Essentially, Firestein’s book is a celebration of mystery. That is, of uncertainty, doubt, and unknowability – terms which apply as much to my agnostic inquiry of religion as to his equally agnostic inquiry of science (which originally meant ‘knowledge’). Some scientists call his approach “agnostology” – a coinage that makes me laugh out loud and imagine a bunch of angels dancing like crazy on the head of a pin. Me, I call it accidental theology.
Knowledgeable ignorance, says Firestein, is the kind that leads you to frame better questions.
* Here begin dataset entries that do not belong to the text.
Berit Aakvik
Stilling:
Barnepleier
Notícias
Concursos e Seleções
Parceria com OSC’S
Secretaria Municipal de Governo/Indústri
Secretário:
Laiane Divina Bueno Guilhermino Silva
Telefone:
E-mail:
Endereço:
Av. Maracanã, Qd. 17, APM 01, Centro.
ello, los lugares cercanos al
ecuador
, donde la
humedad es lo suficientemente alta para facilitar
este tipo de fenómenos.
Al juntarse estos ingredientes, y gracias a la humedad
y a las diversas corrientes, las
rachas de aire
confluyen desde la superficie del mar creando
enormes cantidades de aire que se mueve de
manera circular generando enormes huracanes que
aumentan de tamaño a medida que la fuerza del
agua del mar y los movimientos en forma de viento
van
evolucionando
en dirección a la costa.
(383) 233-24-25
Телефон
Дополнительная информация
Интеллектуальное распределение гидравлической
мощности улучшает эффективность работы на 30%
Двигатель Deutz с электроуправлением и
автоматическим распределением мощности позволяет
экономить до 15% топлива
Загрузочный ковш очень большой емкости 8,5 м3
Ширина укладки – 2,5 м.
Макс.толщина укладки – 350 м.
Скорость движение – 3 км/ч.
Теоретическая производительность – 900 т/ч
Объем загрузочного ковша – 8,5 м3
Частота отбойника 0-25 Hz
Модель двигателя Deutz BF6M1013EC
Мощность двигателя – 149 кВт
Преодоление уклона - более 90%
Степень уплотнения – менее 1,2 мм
And not with any single answer in mind. “One good question can give rise to several layers of answers,” he says. A perfect image: layers of answers, like layers of clouds, each one shaped and influenced by the ones above and below it, each one distinguishable and yet part of the whole most of us dismissively shorthand as “sky.”
And then this: “Being a scientist requires having faith in uncertainty, finding pleasure in mystery, and learning to cultivate doubt. There is no surer way to screw up an experiment than to be sure of its outcome.”
“Having faith in uncertainty” — if I believed in perfection, that would be a perfect definition of agnosticism!